Support for arbitrary evaluation of `Expr[A]` -> `A` at compile-time

Current Support

Currently, the only way to go from an Expr[A]A in a Scala 3 Macro are using a FromExpr. In order to implement a FromExpr[A], you must essentially pattern match on an arbitrary tree. This makes it very limited what you can support.

For example, you get a FromExpr[String] by default, which can extract only literal strings. You could define your own FromExpr[String], which could match on something like String + String and String.toUpperCase/String.toLowerCase, but then its ”hi there, ” + Person.toString, and your ability to match on that is gone to the wind.

Context

In order to explain all of this, I will need to set up a well defined example. I will start with a lightweight version of the ”Macro Mirror” helper I generally use, and then an example typeclass to derive. Please note that some of these examples are severely simplified compared to how you would really try to implement something for the case of brevity to make a point.

Lightweight Macro Mirror

Usage of this helper is demonstrated below, and makes it extremely easy to grab all the bits you generally need to derive typeclass instances.

trait CaseClass[A] {

  val name: String
  val tpe: Type[A]
  val fields: List[Field[?]]

  def instantiate(exprs: List[Expr[?]]): Expr[A]

  def mapFields[O](f: [b] => Type[b] ?=> Field[b] => O): List[O] =
    fields.map { _field =>
      type B
      val field: Field[B] = _field.asInstanceOf[Field[B]]
      f[B](using field.tpe)(field)

=== RECORDED INFORMATION ===
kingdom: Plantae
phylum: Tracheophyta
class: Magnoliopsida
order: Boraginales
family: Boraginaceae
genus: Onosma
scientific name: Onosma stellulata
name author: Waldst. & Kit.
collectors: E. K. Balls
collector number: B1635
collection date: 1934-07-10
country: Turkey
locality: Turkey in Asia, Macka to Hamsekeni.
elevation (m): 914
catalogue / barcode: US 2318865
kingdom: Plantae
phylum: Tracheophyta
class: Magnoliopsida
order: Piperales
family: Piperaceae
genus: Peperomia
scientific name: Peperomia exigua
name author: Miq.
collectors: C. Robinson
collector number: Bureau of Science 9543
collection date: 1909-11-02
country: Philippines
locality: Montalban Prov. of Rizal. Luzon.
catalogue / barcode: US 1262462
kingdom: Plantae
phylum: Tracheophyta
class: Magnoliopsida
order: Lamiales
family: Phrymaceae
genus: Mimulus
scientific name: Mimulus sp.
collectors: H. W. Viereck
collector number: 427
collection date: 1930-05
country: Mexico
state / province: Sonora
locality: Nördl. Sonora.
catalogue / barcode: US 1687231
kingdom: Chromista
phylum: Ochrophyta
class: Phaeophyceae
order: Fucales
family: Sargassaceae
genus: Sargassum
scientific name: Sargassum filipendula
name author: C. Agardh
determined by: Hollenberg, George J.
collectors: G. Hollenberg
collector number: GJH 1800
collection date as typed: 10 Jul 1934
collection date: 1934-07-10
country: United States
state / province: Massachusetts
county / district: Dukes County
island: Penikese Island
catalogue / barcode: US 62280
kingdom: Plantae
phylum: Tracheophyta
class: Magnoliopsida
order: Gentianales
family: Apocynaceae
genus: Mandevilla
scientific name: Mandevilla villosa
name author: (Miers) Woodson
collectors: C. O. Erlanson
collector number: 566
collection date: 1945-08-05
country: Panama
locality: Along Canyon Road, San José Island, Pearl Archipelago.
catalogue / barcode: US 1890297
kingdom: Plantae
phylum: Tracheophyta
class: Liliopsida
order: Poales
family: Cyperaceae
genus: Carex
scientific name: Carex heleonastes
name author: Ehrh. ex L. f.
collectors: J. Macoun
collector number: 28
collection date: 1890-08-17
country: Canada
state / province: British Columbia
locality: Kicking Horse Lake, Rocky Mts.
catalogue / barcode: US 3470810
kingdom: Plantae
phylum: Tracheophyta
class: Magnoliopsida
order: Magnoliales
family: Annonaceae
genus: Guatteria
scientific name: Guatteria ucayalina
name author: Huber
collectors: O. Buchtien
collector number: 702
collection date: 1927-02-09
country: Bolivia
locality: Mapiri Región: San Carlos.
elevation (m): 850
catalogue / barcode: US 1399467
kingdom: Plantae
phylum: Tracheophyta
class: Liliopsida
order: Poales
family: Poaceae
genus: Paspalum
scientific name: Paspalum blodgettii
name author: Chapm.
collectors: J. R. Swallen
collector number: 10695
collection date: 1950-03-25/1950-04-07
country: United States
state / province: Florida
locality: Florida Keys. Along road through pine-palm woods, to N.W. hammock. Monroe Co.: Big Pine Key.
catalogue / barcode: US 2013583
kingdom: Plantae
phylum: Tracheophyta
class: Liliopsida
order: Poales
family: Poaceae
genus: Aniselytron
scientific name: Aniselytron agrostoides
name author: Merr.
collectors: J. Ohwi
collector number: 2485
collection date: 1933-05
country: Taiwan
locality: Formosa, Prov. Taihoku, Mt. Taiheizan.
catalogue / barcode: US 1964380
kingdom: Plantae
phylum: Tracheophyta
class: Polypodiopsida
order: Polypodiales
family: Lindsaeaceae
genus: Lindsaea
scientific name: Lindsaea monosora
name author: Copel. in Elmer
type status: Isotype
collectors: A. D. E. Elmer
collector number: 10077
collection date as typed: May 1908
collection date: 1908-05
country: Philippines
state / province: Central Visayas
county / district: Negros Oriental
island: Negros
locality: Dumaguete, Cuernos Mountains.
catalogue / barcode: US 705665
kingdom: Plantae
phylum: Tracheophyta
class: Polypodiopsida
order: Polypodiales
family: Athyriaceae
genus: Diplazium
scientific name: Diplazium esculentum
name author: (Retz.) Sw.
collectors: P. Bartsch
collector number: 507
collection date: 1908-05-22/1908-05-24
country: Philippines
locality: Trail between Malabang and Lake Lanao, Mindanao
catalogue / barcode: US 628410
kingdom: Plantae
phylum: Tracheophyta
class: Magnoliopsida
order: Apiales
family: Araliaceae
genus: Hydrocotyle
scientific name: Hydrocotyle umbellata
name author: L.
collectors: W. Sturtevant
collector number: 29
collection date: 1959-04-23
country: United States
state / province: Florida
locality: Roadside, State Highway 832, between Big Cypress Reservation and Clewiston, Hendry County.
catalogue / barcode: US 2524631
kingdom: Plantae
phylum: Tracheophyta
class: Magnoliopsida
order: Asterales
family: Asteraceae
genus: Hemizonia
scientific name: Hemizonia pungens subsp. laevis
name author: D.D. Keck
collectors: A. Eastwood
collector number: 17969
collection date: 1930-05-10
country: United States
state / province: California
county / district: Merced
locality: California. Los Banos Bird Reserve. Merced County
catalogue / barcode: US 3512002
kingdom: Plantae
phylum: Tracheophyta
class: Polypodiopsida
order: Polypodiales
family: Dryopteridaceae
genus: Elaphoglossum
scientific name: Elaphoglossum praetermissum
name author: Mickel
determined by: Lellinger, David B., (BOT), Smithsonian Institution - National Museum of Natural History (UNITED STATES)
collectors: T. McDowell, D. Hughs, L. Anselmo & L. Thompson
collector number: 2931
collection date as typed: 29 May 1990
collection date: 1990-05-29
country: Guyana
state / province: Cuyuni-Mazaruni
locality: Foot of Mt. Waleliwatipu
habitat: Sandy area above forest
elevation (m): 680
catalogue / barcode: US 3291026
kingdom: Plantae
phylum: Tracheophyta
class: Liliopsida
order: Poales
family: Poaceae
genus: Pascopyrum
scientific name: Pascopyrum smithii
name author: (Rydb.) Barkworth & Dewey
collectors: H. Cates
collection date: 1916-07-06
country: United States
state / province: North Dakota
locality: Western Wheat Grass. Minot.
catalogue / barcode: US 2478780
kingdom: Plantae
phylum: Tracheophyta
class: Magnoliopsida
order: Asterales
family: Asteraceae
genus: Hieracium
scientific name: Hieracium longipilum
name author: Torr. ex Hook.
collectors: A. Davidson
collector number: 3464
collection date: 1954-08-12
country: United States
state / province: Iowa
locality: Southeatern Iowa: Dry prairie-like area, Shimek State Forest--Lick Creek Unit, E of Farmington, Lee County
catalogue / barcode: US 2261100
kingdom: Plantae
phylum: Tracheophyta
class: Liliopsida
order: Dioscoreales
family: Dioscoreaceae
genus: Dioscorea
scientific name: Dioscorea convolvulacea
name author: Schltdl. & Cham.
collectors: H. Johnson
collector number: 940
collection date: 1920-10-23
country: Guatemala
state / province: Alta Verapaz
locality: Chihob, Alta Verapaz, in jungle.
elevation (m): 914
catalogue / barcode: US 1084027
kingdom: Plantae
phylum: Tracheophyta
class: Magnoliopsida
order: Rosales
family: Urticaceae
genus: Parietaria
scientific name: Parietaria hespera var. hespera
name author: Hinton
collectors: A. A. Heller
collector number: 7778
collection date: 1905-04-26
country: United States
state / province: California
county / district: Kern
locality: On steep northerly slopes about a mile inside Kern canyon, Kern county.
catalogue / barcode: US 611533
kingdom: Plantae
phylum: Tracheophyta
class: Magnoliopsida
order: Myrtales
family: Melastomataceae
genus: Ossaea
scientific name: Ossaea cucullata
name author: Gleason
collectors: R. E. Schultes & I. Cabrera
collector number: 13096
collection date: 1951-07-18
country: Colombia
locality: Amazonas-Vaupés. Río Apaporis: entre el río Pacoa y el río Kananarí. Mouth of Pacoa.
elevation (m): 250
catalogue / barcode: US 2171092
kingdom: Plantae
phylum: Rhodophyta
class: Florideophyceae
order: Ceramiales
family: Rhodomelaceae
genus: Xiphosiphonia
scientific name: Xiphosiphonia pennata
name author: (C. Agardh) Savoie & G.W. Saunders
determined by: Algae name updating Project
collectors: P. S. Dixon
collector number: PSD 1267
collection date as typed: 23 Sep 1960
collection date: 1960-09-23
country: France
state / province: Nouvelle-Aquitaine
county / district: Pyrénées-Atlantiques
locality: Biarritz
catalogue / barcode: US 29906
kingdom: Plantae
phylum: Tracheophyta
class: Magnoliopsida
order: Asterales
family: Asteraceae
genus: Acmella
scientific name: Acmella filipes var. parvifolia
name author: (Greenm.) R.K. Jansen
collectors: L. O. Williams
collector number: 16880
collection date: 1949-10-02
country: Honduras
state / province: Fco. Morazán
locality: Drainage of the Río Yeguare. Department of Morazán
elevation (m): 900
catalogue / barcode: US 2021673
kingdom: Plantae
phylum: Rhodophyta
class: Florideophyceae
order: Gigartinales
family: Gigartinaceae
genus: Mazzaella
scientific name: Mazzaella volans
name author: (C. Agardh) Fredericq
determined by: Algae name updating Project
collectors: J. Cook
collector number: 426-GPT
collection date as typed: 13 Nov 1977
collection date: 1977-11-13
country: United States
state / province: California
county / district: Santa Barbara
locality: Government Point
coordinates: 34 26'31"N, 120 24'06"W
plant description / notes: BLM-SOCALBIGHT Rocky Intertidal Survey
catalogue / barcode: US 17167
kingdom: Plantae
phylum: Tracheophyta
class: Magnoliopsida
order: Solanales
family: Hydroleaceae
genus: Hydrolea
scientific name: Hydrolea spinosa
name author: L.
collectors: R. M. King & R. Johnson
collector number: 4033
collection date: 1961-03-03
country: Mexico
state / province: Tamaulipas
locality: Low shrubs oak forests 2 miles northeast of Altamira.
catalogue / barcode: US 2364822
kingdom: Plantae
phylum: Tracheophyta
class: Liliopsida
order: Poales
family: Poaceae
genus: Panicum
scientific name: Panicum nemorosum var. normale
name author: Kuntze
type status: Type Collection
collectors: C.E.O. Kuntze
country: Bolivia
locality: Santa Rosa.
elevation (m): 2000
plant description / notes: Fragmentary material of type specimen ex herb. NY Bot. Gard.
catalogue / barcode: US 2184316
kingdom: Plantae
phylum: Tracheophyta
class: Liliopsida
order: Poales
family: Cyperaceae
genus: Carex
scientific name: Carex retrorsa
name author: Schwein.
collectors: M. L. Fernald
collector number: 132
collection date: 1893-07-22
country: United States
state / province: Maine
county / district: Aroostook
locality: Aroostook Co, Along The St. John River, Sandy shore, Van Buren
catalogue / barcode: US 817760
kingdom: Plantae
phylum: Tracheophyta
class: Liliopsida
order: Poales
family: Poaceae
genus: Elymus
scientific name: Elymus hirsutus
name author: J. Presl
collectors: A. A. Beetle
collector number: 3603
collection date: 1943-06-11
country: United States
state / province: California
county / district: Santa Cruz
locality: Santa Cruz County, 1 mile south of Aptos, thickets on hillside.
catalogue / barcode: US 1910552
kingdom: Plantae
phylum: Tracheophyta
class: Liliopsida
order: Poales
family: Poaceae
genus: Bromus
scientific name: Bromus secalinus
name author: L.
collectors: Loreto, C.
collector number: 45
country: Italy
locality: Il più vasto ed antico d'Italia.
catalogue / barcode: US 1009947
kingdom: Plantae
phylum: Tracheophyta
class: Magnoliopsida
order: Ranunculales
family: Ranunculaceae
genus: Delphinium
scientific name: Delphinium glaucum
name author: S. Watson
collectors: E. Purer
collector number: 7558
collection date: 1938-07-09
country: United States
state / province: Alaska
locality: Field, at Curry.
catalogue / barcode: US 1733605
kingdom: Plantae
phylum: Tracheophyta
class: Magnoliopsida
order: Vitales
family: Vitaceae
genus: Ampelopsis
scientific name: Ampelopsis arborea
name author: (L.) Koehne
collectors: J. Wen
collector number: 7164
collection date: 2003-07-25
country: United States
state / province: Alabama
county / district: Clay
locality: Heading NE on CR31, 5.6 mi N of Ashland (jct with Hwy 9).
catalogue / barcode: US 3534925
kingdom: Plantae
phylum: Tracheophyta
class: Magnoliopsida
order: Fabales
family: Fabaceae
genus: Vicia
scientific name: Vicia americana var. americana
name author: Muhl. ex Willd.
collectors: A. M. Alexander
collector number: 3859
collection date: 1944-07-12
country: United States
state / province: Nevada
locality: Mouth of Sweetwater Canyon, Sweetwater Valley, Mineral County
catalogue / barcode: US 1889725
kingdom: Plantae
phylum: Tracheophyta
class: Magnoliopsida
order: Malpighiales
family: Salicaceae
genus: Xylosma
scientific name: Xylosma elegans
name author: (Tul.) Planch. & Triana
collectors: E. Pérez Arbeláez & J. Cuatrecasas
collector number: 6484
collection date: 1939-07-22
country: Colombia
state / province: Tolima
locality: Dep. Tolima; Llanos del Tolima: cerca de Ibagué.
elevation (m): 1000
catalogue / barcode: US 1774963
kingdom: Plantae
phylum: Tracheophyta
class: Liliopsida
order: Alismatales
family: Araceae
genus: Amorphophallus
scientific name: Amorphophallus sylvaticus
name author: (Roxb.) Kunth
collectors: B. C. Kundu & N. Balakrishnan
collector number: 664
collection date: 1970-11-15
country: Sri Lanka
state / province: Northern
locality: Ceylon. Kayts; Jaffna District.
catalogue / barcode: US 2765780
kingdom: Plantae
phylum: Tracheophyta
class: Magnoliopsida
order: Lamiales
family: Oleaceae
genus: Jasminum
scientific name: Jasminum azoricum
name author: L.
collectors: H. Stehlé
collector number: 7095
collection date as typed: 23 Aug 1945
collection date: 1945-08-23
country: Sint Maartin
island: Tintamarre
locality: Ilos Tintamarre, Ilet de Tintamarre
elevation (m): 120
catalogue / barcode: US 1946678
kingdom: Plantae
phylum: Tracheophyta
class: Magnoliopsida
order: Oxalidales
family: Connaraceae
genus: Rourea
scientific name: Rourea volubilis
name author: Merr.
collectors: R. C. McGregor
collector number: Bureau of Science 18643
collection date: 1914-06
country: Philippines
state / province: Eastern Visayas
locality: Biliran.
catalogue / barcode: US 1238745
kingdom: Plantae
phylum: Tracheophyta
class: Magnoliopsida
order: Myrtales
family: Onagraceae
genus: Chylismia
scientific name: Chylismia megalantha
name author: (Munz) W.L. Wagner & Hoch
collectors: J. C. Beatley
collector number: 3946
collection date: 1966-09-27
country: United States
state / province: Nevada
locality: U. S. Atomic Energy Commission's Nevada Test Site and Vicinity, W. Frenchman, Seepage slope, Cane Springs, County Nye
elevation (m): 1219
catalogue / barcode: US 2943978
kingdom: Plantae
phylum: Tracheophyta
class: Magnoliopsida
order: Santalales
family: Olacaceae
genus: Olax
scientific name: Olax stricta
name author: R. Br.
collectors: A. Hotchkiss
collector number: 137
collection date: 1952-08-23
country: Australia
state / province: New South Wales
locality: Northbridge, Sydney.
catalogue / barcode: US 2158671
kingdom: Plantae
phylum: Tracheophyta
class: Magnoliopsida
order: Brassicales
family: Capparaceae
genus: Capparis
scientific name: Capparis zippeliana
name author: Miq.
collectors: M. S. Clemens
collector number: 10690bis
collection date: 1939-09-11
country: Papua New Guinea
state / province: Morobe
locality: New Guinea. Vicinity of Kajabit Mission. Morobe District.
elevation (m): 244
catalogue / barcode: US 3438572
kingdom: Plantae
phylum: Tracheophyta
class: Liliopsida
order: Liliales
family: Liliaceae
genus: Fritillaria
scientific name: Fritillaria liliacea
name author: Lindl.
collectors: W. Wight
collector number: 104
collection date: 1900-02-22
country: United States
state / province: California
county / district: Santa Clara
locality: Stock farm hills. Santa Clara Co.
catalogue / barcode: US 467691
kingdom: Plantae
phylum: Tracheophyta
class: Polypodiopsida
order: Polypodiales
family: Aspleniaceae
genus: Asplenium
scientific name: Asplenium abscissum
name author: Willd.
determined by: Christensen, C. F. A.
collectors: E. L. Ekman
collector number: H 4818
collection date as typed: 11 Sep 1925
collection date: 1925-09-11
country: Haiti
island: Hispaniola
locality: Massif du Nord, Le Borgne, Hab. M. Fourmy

=== INSTRUCTION 1 ===
Repeat a passage from the Scala macro post word for word, beginning at the words "def instantiate(exprs: List[Expr[?]]): Expr[A]" and stopping after "f[B](using field.tpe)(field)".
=== INSTRUCTION 2 ===
Answer these questions using the Scala macro post.
(a) What kind of strings can the default FromExpr[String] extract?
(b) Which helper does the writer start with when setting up the example?
(c) In the CaseClass trait, what type is declared for fields?
Use only the Scala macro post to complete this, not the data.

=== WRITTEN REPLY 1 ===
def instantiate(exprs: List[Expr[?]]): Expr[A]

  def mapFields[O](f: [b] => Type[b] ?=> Field[b] => O): List[O] =
    fields.map { _field =>
      type B
      val field: Field[B] = _field.asInstanceOf[Field[B]]
      f[B](using field.tpe)(field)

=== WRITTEN REPLY 2 ===
(a) Only literal strings.
(b) A lightweight version of the "Macro Mirror" helper.
(c) List[Field[?]].